Cuando finalmente todos se calmaron, la señora Orejaslargas se acercó
tímidamente a los Pincho. “Creo que hablo en nombre de todos, y quiero
decirles que les debemos una disculpa…” – dijo. “Hemos sido muy injustos,
juzgándoles sin conocerles, y rechazándoles por ser diferentes. Pedimos
perdón de todo corazón, y les damos la bienvenida al bosque.”
Todos asintieron, y se acercaron uno por uno a la familia de erizos para
presentarse y darles las gracias. Los Pincho se sentían felices de haber sido
por fin aceptados entre sus vecinos. Mamá Pincho invitó a todos a su casa,
para conocerse mejor tomando un delicioso té de frambuesa. Y cuando
entraron por la puerta, se llevaron una gran sorpresa…
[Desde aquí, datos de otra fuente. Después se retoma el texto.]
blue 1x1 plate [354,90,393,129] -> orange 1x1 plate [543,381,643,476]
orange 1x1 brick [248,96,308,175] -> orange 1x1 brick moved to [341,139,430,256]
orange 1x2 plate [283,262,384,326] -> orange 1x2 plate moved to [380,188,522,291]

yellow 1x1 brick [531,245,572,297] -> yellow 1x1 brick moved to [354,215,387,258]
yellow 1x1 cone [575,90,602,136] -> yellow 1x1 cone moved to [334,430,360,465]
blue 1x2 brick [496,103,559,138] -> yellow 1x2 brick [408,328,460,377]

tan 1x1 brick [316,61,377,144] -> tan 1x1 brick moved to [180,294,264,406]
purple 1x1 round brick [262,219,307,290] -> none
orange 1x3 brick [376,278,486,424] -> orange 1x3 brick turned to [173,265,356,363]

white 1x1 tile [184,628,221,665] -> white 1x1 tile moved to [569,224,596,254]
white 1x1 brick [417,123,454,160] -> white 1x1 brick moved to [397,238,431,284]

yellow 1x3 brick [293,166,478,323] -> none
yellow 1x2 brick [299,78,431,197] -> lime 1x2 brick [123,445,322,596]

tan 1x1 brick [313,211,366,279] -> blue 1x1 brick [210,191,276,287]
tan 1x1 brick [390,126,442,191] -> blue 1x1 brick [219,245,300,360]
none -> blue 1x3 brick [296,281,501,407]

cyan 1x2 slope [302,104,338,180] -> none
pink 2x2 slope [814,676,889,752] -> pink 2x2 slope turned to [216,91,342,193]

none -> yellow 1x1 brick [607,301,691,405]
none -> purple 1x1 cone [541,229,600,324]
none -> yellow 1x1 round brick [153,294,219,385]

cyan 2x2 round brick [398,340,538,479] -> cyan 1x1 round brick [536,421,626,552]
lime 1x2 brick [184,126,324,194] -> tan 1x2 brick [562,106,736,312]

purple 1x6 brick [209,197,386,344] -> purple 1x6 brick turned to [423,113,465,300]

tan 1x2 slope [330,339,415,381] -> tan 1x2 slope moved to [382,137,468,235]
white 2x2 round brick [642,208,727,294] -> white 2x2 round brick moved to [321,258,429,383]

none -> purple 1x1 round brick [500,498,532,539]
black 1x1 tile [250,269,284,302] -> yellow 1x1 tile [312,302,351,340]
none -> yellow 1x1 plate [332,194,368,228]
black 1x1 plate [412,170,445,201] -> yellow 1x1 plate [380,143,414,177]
La señora Pincho resultó ser una excelente costurera, que manejaba con
destreza y arte la aguja y el dedal. No había alfiler que se le resistiera, y su
madriguera estaba llena de hermosas telas de colores, hilos, lanas y labores.
“Me paso aquí todo el día, cosiendo encargos y haciendo remiendos” –
explicó a sus sorprendidos vecinos, que observaban admirados las colchas que
colgaban de las paredes. “Me manejo bastante bien con las agujas y los
alfileres. Es que me gustan las cosas que pinchan… ¡son un poco como yo!”
Todos rieron con ganas, y desde ese día, los Pincho vivieron felices en
el bosque, con muchos amigos nuevos.